▸ Passage to read
Afterthoughts: Purdue slows Aggie hoops’ hype train (for now…)



Turns out the Cancun Challenge wasn’t just a clever nickname.

Aggie hoops suffered its first loss of the season Tuesday to junior guard Dakota Mathias and the No. 17-ranked Boilermakers — and most of us outside of USU’s locker room were sort of weirdly okay with that. Purdue might be the highest-quality opponent the Aggies will face this year, and while Utah State head coach Tim Duryea certainly isn’t one to celebrate moral victories, dropping a game to a team likely headed for March’s big dance isn’t exactly cause for panic either.

This one hiccup in an otherwise dominant start to USU basketball’s young season provided some valuable insight into what the Aggies have on both ends of the floor, as well as a few definite vulnerabilities. Let’s have a look at the outing’s biggest takeaways:

The backcourt needs more nasty

Playing a big-time team early in the year visibly rattled some of the good guys in the Aggie backcourt, particularly throughout key stretches of the first half. With the score tied 25-25 and under five minutes to play in the game’s opening period, Purdue ripped off a 14-2 run before the break while the Aggies pondered what kinds of pie they serve in Cancun hotels.

Leaning on starting guards Shane Rector and Koby McEwen to respond, the Aggie offense suddenly lacked the run-and-gun ferocity seen in the team’s first few games, buckling under the pressure of a highly effective Purdue defense.

The Boilermakers all but extinguished the oft-unguardable Rector, who managed just eight points in 30 minutes of playing time — half of which came from the charity stripe. Legitimate freshman force of nature McEwen wasn’t any better, hitting just one bucket all night. The pair combined for 3-of-14 shooting, 0-for-4 from beyond the arc.

For what should be one of the Mountain West’s most promising backcourts, this swagger-less outing isn’t gonna cut it. Rector and McEwen are the type to impose their will on a defense and take pride in doing so — it’s fair to expect a revenge game for the pair later today against Texas Tech.

Dargenton shows legit X-factor potential

What a night for Alexis Dargenton — 5-of-7 from the floor, 14 points, nine rebounds, a block and a steal in 24 minutes played. If Utah State plans on exceeding expectations this season — and it looks like that’s what coach Duryea has in mind after being picked 6th in preseason polls — it starts with depth off the bench. Dargenton feasted on Purdue’s reserves, spurring the Aggies’ 31-6 bench scoring advantage in a major way Tuesday. Assuming the starting offense regains its typical firepower, the Aggie bench could be the advantage that powers Utah State above the rest of the field.

▸ Given data

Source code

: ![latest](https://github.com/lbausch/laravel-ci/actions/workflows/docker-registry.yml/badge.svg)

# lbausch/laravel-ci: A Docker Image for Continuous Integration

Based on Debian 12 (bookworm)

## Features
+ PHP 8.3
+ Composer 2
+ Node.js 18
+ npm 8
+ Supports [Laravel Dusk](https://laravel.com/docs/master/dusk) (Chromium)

▸ Exercise requirements
Extend the recap of the Aggies' loss to Purdue, shown before the data, by writing what comes after its last paragraph about Dargenton.

▸ Response
Hit your damn free throws.

The holy standard of unbreakable basketball commandments goes as follows:

— Thou shalt not save the ball under thine opponent’s basket

— Thou shalt not pass it over the top of people

— Thou shalt not leave the man with the ball

— Thou shalt not accuse the ball of lying, for the ball canst not lie

— Thou shalt skin thy knees in pursuit of the ball

— Thou shalt hit thine free throws

Just because it’s last on that list doesn’t mean it’s the least important — Utah State left seven points on the floor Tuesday after going 7-of-14 from the foul line, including three straight misses from Jalen Moore. Come on, man.

Tickets for the Julion Pearre hype train are now on sale

And that train is boarding soon. With several Aggies appearing flustered by Purdue’s athleticism and length, Pearre went to work like it was business as usual, casually throwing together a 4-of-5 shooting night for 10 points, four boards and two assists with just a single turnover. Pearre’s unassailable sharpshooting should probably make a more frequent appearance in future games, as he’s proven to be one of USU’s most effective offensive weapons.

Defending the rim is hard

Quinn Taylor, Ngor Barnaba and Norbert Janicek each had a lackluster evenings, essentially filling space while Purdue’s stellar big man Isaac Hawes beat up on the entire Aggies’ interior defense for 26 points and five rebounds. Hawes may be a freak athlete, but USU’s big men are going to face several of those this season and vulnerability near the rim is a major concern.

The offseason acquisition of assistant coach Spencer Nelson was a great get in this regard. It remains to be seen how quickly he can mold the Aggie bigs into a fearsome frontcourt. Rebounding and avoiding foul trouble will continue to be keys in every game this season.

There’s (probably) no stopping Jalen Moore

Purdue executed its game plan for Rector and McEwen to near-perfection, but whatever strategy it had for containing Moore fell noticeably flat. Moore found ways around the Boilermakers’ lengthy defense to the tune of 16 points on 7-of-11 shooting, adding five boards and three assists to his line. While the talk surrounding Rector’s potential for all-conference accolades is in fact warranted, it’s Moore who serves as Utah State’s bulk scorer regardless of opponent or location.

The fro’ed phenom is as solid a vocal captain as you could ask for, and leading by example on the floor goes a long way in tightening this group up into a cohesive unit. There are several fresh faces on this team, and Moore’s leadership will determine whether USU rebounds today against another good opponent or falters after yesterday’s blowout loss.